[Extracted page text data]
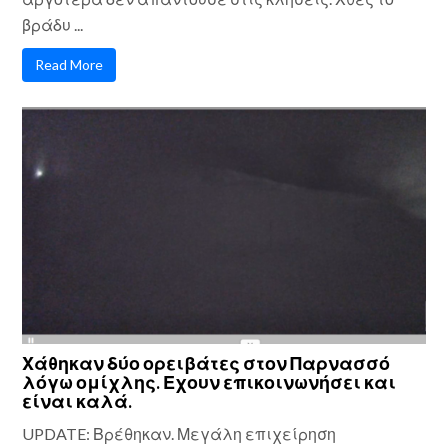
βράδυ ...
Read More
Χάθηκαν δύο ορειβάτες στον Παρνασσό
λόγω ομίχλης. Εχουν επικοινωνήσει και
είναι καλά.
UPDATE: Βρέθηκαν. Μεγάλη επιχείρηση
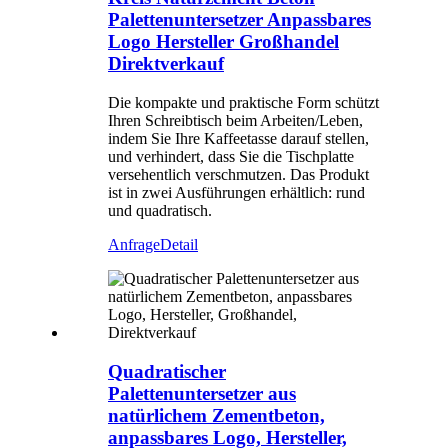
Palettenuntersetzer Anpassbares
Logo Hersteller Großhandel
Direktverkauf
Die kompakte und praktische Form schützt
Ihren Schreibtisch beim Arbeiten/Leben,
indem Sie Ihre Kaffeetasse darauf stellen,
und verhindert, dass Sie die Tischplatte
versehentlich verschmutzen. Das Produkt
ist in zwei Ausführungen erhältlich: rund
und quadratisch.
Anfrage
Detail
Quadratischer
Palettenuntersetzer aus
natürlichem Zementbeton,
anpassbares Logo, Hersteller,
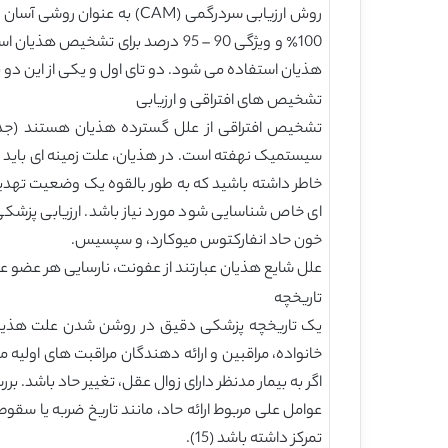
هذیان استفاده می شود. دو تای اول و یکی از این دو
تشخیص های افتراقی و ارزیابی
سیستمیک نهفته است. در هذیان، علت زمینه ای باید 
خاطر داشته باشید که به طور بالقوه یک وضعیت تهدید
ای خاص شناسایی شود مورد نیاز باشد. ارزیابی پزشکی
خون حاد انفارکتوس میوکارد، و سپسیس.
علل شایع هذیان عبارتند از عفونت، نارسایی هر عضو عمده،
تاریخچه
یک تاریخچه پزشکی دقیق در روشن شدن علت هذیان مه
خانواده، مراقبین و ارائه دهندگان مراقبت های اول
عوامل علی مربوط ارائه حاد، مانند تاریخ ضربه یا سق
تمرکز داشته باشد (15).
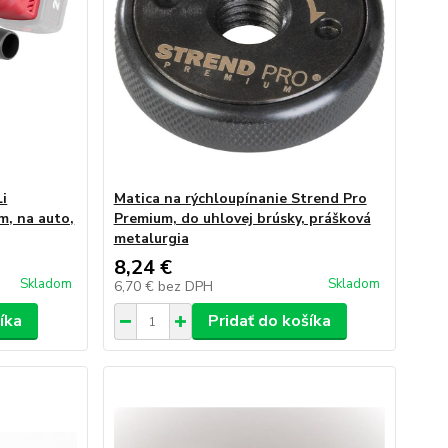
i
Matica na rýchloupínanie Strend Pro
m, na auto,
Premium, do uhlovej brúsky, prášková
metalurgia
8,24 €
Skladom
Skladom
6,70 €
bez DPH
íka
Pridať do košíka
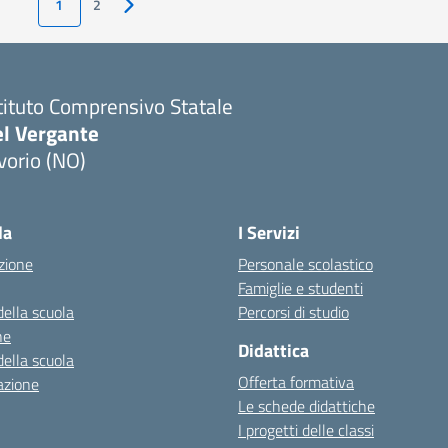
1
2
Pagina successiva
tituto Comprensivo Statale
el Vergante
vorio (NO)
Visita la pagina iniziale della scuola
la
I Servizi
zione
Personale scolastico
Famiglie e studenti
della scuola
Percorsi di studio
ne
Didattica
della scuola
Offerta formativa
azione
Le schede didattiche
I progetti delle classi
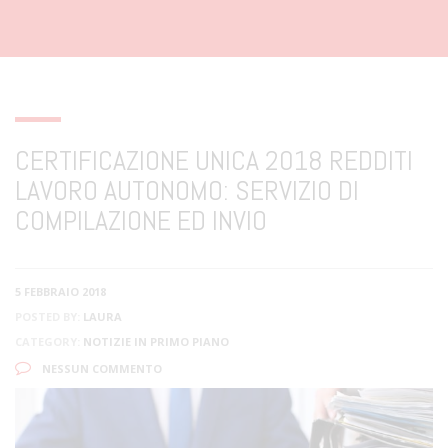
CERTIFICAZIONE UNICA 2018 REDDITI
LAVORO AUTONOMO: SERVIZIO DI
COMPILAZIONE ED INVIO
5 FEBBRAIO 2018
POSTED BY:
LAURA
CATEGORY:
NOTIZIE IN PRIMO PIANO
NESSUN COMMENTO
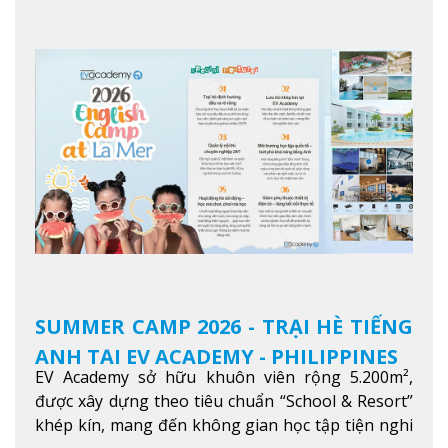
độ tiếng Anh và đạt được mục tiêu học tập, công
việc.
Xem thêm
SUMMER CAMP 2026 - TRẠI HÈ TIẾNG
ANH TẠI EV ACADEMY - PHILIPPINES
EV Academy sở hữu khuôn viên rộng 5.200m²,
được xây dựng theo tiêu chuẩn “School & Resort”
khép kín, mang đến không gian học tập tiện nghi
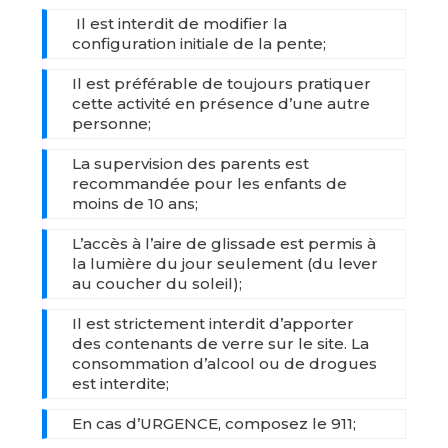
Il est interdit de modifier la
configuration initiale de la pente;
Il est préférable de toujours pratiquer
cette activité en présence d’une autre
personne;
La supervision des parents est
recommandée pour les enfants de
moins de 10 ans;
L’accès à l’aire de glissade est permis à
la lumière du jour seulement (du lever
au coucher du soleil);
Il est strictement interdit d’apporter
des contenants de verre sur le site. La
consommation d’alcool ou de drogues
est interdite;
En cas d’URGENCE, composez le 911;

---

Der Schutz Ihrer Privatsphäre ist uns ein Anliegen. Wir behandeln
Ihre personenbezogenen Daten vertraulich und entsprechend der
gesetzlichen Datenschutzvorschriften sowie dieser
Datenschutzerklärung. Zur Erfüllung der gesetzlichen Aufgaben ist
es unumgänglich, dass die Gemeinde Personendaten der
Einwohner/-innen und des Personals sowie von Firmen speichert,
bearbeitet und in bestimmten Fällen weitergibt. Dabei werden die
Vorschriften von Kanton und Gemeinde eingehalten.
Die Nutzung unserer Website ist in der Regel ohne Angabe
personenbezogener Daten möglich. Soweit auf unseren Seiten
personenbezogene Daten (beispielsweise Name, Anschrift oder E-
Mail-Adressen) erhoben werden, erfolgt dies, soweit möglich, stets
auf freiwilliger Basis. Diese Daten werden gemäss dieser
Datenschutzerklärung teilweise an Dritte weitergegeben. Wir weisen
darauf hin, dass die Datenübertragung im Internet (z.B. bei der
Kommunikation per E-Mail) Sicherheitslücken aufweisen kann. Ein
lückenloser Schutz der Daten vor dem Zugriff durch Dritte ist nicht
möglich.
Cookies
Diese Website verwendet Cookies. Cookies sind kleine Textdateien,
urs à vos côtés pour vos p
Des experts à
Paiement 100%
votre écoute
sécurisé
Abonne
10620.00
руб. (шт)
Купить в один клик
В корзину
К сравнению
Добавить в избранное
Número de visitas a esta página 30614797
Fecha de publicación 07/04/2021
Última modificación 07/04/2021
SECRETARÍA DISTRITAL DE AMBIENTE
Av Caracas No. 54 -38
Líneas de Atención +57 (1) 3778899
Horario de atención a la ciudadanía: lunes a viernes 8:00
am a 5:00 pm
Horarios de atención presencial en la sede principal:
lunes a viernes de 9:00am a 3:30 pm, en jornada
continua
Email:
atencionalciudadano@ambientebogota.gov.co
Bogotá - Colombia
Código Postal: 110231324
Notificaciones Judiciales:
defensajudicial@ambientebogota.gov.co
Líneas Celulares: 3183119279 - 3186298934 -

◆ **Work task**
Lines wanted from the entries above: the one with "NESSUN COMMENTO", the one with "configuration initiale de la pente;", and all lines between. Please copy them exactly, without the pictures and without anything else.

◆ **Response box**
NESSUN COMMENTO
độ tiếng Anh và đạt được mục tiêu học tập, công
việc.
Xem thêm
SUMMER CAMP 2026 - TRẠI HÈ TIẾNG
ANH TẠI EV ACADEMY - PHILIPPINES
EV Academy sở hữu khuôn viên rộng 5.200m²,
được xây dựng theo tiêu chuẩn “School & Resort”
khép kín, mang đến không gian học tập tiện nghi
Il est interdit de modifier la
configuration initiale de la pente;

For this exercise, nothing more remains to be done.